── Reading text
We've worked hard to talk about atoms
and electromagnetic fields.
And ultimately, to deal with spontaneous emission,
it was not enough to put a semi-classical light atom
interaction, the dipole Hamiltonian, Rabi oscillation,
and such to put that into the picture.
We really needed a quantized version
of the electromagnetic field.
And this is the result when an atom is excited and interacts
with all of the empty modes of the vacuum.
And we summed up the probability that a photon is
emitted in any of those modes.
And by doing all the ever reaching
with the density of state for all
of the possibility of actions, we obtained the famous result
for the Einstein A coefficient, which
is also the natural line width of the atomic excited state.

Do you have any questions about the derivation
or what we did last week?

Then I think I will just continue and interpret
the result.
So we got a result for an Einstein A coefficient.
And for now, the question is, how big is it?
Well, it has a number of constants.

Let's discuss it now in atomic units.
Well, if we assume the frequency or the energy
is on the order of a Rydberg, if it's
sort of the measure for an electronic excitation
in the atom, we assume the dipole matrix element is one.
That means one per radius.
Since we have, pretty much, set everything one
and expressed everything in atomic units,
it means that the speed of light is-- remember?
The velocity of the atom in any [INAUDIBLE]
was alpha times smaller than the speed of light.
But the velocity of the atom is one atomic unit.
So therefore, the speed of light in atomic units
is one over alpha.
And that means that, if you look at the formula,
there is the speed of light to the power of 3
in the denominator.
And that means that, in atomic units,
the Einstein A coefficient is alpha
to the 3, which is 3 times 10 to the minus 7.

So that means that the ratio of the spontaneous emission rate,
which is also the inverse lifetime, and therefore
the natural alignments of the excited
state, relative to the transition frequency--
so the denting of the harmonic oscillator,
or the two-level system, relative to the [INAUDIBLE]
of the oscillator, is small.
────
── Dataset excerpts
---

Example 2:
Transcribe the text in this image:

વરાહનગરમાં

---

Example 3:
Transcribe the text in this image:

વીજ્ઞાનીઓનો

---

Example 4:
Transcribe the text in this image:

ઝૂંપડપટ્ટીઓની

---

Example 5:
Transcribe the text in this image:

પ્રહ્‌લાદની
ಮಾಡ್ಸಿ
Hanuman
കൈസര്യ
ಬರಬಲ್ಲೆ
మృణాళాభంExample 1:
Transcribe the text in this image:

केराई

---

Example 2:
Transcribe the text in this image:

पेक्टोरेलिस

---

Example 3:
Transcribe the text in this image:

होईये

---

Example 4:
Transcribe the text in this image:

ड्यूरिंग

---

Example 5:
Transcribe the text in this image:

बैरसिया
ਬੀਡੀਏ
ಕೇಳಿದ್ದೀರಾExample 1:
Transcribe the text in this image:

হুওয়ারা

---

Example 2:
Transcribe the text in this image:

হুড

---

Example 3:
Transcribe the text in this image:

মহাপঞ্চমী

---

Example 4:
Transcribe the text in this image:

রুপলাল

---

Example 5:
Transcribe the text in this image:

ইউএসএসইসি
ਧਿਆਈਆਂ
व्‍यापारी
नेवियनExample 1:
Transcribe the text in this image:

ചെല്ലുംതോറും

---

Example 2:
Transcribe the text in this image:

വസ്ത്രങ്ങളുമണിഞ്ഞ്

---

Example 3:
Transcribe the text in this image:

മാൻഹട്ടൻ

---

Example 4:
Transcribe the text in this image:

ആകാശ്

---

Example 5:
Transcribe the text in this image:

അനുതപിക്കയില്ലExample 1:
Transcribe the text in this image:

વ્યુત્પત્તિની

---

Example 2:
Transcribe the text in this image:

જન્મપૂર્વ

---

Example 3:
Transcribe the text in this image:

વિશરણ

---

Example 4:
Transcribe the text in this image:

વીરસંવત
────
■ **Problems**:
1. Write out the part of the spontaneous emission lecture that runs from "So we got a" up to and including "in atomic units.".
2. Continue the spontaneous emission lecture from the point where it stops.

■ **Expected results**:
1.
So we got a result for an Einstein A coefficient.
And for now, the question is, how big is it?
Well, it has a number of constants.

Let's discuss it now in atomic units.

2.
It's actually alpha cube.
So if you take this 3 times 10 to the minus 7
and multiply it with the atomic unit of frequency,
which is two Rydbergs, we obtain on the order of 10 to the nine.
And that's a rate of 10 to the nine per second.
And that means that the lifetime of a typical atomic level
is on the order of one nanosecond.
Well, often, it's 10 to 100th nanosecond,
because mainly, transition frequencies
are smaller by quite a factor than the atomic unit
of the transition frequency.
Remember, the Rydberg frequency would be deep in the UV.
But a lot of atoms have transitions in the visible.

I highlighted already when I derived it,
that the spontaneous emission has this famous omega cube
dependence.
And that is actually important to understand
why lower-lying levels, excited hyperfine levels,
do not radiate.
So let me just kind of formalize it.
If I would now estimate what is the radiative lifetime
for transition-- which is not, as I just assumed, in the UV
or in the visible-- let me estimate
what is the radiative lifetime to emit
a microwave for a few gigahertz.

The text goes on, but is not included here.